The most common form of treatment for all DI types is desmopressin (DDAVP). This is an artificial hormone that can be taken by pill, nasal spray, or injection. It’s a synthetic form of the hormone vasopressin. While taking this medication, it’s important to regulate your water intake and drink only when you are thirsty.
Desmopressin is used to treat central DI and may be prescribed for severe gestational DI.
Drugs and medication
In nephrogenic DI, treating the cause may cure the problem. Other treatments include taking high doses of desmopressin, along with other drugs like diuretics, either alone or with aspirin or ibuprofen, or other types of this medication class such as indomethacin (TIVORBEX). When taking these medications, it’s important to drink water only when you’re thirsty.
If the condition is due to medications you’re taking, your doctor will work with you to replace or stop taking these medications. But don’t stop taking any medication without talking with your doctor first.
Treating underlying conditions
If your DI is caused by another condition such as a tumor or problem with the pituitary gland, your doctor will treat that condition first and then determine if the DI still needs to be treated.
There isn’t a specific treatment for dipsogenic DI, but treating symptoms or primary mental illness may relieve the symptoms.

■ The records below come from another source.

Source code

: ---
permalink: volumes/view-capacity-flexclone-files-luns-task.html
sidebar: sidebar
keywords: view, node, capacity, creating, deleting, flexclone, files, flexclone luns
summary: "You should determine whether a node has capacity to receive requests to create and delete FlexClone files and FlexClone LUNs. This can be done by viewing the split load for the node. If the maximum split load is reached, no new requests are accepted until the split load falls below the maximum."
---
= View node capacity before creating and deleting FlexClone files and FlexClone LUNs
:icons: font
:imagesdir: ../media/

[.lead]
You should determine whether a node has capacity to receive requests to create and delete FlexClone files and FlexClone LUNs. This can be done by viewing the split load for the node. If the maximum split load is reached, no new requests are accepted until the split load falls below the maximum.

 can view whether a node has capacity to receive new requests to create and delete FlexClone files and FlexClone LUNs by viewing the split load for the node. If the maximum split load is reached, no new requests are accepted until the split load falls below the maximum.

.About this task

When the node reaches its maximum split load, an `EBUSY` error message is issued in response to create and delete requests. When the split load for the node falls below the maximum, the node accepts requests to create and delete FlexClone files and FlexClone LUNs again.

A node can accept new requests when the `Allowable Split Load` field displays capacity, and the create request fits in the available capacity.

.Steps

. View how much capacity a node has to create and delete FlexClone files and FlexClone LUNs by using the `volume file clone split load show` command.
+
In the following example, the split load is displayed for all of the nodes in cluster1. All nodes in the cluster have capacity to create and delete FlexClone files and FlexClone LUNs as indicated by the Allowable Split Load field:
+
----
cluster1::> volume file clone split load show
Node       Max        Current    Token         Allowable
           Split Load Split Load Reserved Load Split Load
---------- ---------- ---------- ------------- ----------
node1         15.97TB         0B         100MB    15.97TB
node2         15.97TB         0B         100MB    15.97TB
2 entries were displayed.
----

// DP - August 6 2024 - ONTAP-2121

Lifestyle modifications and dietary changes
Lifestyle modifications are important in the treatment of DI. The most important is preventing dehydration. You can do this by bringing water with you wherever you go or offering water every few hours to your child if they have DI. Your doctor will help you determine how much fluid you should be drinking each day.
Carry a medical alert card in your wallet or wear a medical bracelet so that others know about your DI in case of an emergency. Dehydration can happen quickly, so those around you should know of your condition.
The outlook depends on the underlying cause of the DI. When it is treated properly, this condition does not typically cause any severe or long-term complications.